Social engineering is using interpersonal influences intending to induce certain behaviours in people, for example, to induce them to disclose confidential information, to buy a product or to release funds.
The basic pattern of social engineering can be seen in fake phone calls: The so-called “social engineer” calls employees of a company and pretends to be a technician who needs confidential access data to complete important work. Already in advance, he has collected small scraps of information from publicly available sources or previous telephone calls about procedures, daily office talk and company hierarchy, which help him in interpersonal manipulation to pretend to be an insider of the company.
In addition, he confuses his technically uneducated victim with technical jargon, builds sympathy with small talk about seemingly common colleagues and exploits respect for authority by threatening to disturb his superior if the victim fails to cooperate. The social engineer may have already collected information in advance that a certain employee has actually requested technical assistance and is already expecting such a call. Automated social engineering, also known as scareware, uses special malware programs that frighten the user and are intended to motivate them to take certain actions.
Social engineers spy on their victim’s environment, fake identities, or exploit behaviours such as obedience to authority to obtain classified information or unpaid services. Social engineering is often used to penetrate a foreign computer system to view confidential data; this is also referred to as social hacking. An early form of social engineering was practised with phreaking in the 1980s. Phreakers called phone companies, pretending to be system administrators, and asking for new passwords, which they eventually used to establish free modem connections.
A well-known variant of social engineering is phishing. In this impersonal variant, fake e-mails with a trustworthy presentation are sent to the potential victims. The content of these messages may be, for example, that a certain service you use has a new URL and you should log in to it from now on if you want to use it. This fictitious page is, in layout and presentation, a copy of the original website of the service provider. This should help to lull the victim into safety. If you fall for it, criminals come into possession of the login name and password. Another possibility is that the victim is asked by a supposed administrator to send back the login details in response because there are allegedly technical problems. The basic pattern is similar to the fake phone call, because here, too, the social engineer usually pretends to be a technical employee who needs secret information for data verification or recovery. Unlike there, the attacker usually does not have much more than the recipient’s e-mail address, which makes the attack less personal and therefore less effective.
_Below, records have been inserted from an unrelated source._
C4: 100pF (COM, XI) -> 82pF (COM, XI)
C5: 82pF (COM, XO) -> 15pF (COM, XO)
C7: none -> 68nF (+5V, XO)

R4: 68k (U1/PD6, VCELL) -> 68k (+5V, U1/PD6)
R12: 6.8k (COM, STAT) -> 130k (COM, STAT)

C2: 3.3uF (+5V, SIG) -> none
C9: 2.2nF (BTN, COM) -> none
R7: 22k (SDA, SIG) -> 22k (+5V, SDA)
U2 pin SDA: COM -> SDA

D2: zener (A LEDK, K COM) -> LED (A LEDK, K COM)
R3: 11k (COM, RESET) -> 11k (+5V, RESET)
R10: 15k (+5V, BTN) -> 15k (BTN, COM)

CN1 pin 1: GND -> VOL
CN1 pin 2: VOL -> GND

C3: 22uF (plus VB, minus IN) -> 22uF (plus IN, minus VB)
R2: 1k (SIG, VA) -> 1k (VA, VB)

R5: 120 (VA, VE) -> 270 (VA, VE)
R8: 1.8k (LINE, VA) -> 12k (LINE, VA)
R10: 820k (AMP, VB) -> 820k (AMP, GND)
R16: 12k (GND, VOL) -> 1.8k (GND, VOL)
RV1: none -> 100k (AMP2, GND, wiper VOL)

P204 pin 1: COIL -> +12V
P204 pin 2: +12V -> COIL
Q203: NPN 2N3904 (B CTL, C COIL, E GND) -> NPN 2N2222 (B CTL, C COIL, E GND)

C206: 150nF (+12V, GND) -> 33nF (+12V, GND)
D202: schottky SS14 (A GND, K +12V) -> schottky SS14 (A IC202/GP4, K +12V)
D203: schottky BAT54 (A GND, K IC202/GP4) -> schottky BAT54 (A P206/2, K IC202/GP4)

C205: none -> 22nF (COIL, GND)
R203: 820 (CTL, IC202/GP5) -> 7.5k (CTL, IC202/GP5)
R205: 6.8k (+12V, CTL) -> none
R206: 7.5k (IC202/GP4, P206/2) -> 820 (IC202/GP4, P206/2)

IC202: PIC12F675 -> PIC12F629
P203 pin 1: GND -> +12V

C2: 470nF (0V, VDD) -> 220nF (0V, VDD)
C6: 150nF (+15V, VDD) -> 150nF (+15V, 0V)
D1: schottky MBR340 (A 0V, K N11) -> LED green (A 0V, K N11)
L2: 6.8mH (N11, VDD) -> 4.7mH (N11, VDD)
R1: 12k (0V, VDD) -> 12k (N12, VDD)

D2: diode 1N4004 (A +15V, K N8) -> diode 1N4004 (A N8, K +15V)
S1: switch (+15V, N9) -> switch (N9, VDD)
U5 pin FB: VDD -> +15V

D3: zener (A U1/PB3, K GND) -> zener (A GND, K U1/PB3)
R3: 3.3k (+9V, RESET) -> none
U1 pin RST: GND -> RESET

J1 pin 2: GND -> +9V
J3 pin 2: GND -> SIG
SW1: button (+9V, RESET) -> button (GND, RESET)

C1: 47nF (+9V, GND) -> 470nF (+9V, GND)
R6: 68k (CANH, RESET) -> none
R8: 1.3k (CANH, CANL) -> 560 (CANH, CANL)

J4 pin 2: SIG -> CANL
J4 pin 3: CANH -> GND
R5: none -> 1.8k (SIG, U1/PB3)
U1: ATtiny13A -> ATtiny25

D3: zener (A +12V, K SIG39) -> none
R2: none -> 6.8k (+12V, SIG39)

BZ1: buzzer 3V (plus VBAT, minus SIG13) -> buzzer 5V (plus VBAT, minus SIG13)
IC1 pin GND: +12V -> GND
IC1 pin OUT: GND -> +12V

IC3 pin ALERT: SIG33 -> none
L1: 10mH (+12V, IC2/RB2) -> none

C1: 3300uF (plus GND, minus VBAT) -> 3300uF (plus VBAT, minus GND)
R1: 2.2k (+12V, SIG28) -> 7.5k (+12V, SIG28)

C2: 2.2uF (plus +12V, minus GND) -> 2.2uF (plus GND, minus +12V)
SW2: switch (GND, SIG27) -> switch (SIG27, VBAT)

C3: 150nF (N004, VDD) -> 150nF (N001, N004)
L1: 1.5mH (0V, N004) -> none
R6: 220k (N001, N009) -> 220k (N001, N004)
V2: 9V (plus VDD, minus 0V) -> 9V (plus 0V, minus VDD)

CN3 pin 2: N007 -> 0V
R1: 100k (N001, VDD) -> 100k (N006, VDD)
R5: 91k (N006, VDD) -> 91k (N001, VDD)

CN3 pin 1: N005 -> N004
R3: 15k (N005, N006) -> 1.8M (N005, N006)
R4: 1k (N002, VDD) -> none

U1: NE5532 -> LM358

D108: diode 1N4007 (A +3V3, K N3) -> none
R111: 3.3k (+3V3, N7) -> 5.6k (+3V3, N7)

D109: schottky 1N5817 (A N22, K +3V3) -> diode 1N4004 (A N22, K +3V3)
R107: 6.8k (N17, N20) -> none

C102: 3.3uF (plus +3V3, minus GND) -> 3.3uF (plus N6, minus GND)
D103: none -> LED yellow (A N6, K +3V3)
How to Prevent/Defense Social Engineering
The defence against social engineering is not easy to accomplish, since the attacker exploits positive human qualities: For example, the desire to help unbureaucratically in emergencies or to respond to help with counter help. Stirring up general mistrust would also harm effectiveness and trust cooperation in organizations. The most important contribution to the fight against social engineering is therefore made by the victim himself, who undoubtedly ensures the identity and justification of an addressee before taking further action. Even asking for the name and telephone number of the caller or the condition of a non-existent colleague can unmask poorly informed attackers. Politely asking for patience when a delicate request is presented so urgently should therefore be specifically trained. Even seemingly minor and useless information should not be disclosed to unknown persons, because it could be misused in subsequent contacts to eavesdrop on others or together with much other useless information in itself serve to delineate a larger fact. It is important to warn all potential further victims quickly; The first point of contact is the company’s security department, the contact address of the e-mail provider and fellow human beings and institutions whose information has been misused to pretend false facts. The following points should be noted:
- If the identity of the sender of an e-mail is not sure, you should always be suspicious.
- During calls, even seemingly unimportant data should not be carelessly passed on to strangers, as they can use the information obtained for further attacks.
- When replying to an email request, personal or financial information should under no circumstances be revealed, no matter who the message appears to come from.
- Do not use links from e-mails that require personal data as input. Instead, enter the URL itself in the browser.
- If there is any doubt about the authenticity of the sender, contact him again by phone to check the authenticity of the e-mail.